Luego se precipitaron los acontecimientos; yo creo que el
abandono y los agobios económicos empezaron a hacer mella y a roerte por
dentro. Siento mucho decírtelo porque no soy nadie para juzgar un revés de
fortuna tan brusco como el tuyo, pero me pareció que te replegaste antes de
tiempo, que te desbordó tanto fracaso. Ya sé que cerrar la agencia debió de ser
muy duro y liquidar la sociedad, una ruina, tú que nunca habías conocido el
paro, que en pocos años te habías situado y que todo te iba sobre ruedas. A mí
cada vez me faltaban más argumentos sólidos de apoyo, si descontamos mi
permanente disponibilidad y mi respaldo, más moral que financiero porque no me
lo hubieras permitido. Incluso ahora me cuesta un gran esfuerzo admitir –y
permíteme el desahogo- que la noche que te llamé para preguntarte por tus
negociaciones con el banco y me dijiste que te habían cobrado setenta euros por
retrasarte el mes anterior en el pago de tu hipoteca, después de colgar el
teléfono me vino un llanto repentino, no sé si de indignación o de pena, porque
ya sabes que no se llora por dos cosas a la vez.

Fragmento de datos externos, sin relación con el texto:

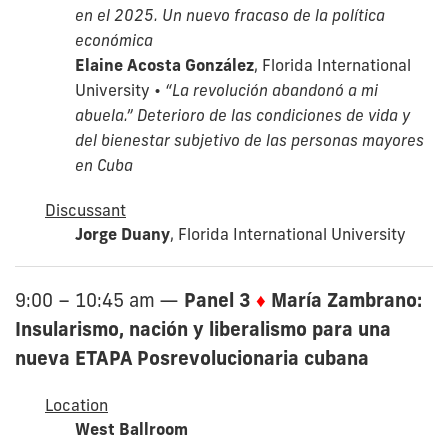
en el 2025. Un nuevo fracaso de la política
económica
Elaine Acosta González
, Florida International
University •
“La revolución abandonó a mi
abuela.” Deterioro de las condiciones de vida y
del bienestar subjetivo de las personas mayores
en Cuba
Discussant
Jorge Duany
, Florida International University
Panel 3
♦
María Zambrano:
9:00 – 10:45 am
—
Insularismo, nación y liberalismo para una
nueva ETAPA Posrevolucionaria cubana
Location
West Ballroom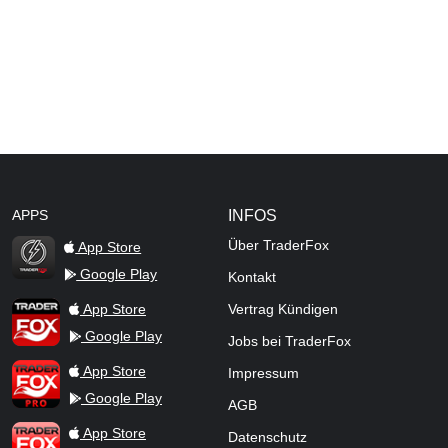
APPS
INFOS
Über TraderFox
App Store
Google Play
Kontakt
TraderFox Flash
TraderFox App
App Store
Vertrag Kündigen
Google Play
Jobs bei TraderFox
TraderFox Pro
App Store
Impressum
Google Play
AGB
TraderFox dpa-AFX ProFeed
App Store
Datenschutz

El día siguiente lo pasamos juntos y aceptaste almorzar con
nosotros. Fue el último día que viniste a casa y la última vez que te vio
María, la niña nos había pedido que la dejáramos ir a comer con sus amigas. Me
habías impuesto no sacar el tema delante de mi mujer, como si de una enfermedad
nefanda se tratara, y la conversación avanzaba torpemente, salpicada de
preguntas vacilantes por parte de María, por mis falsas ocurrencias y por tus
largos silencios cada vez más imprevistos. Cuando te fuiste a media tarde,
después de escuchar un poco de tu música preferida, mi mujer me dio la voz de
alarma, me dijo que ese silencio tuyo, el silencio de la vergüenza y el
escarnio, no auguraba nada bueno. En la cama volví a recordar de nuevo sus
palabras.
Te llamé ese domingo pero no contestaste y en la segunda
llamada te dejé un mensaje en el contestador. A mitad de semana quedamos para
comer cerca del despacho, me costó convencerte de que la Universidad me
facilitaba bonos de descuento en el restaurante. Fue entonces cuando me dijiste
que vendías el coche, que para qué querías un vehículo tan caro ahora que no
salías apenas de casa. No sé por qué alabé tu decisión con tanto ímpetu. Quedarse
sin coche es restringir preocupantemente las posibilidades de acción, limitar
demasiado el campo de maniobras. Sin embargo, imaginé que la necesidad te
obligaba. Hasta ese momento no supe que andabas tan escaso de recursos, no
comprendí la magnitud de tu ruina. “¿Y por qué no haces algo diferente?” te
intenté animar con la pregunta. “¿Diferente a qué? ¿A esta forma de vivir los
días en el mismo sitio y sin nada que hacer?”, y vi ante mí unos ojos vacíos,
de un vacío completamente humano.
Creo haberte dicho que era consciente de la dureza y angustia
de tu situación, solo, lejos y distante de tus dos hermanos, endeudado, sin
trabajo y batallando con el banco la propiedad de tu casa a tus cincuenta y dos
años y sin experiencia en estas lides miserables. Pese a todo, sigo pensando
que los transitorios padecimientos de la vida son preferibles al terrorífico
vacío de la nada. Aunque ahora que lo escribo y, por tanto, que lo pienso, me
ha venido a la mente una frase que dijiste en nuestra última conversación (hace
mañana de ella un mes) a propósito de mis inútiles palabras de aliento, “cuando
no hay donde ir y no te queda nada, qué más da lo que venga”.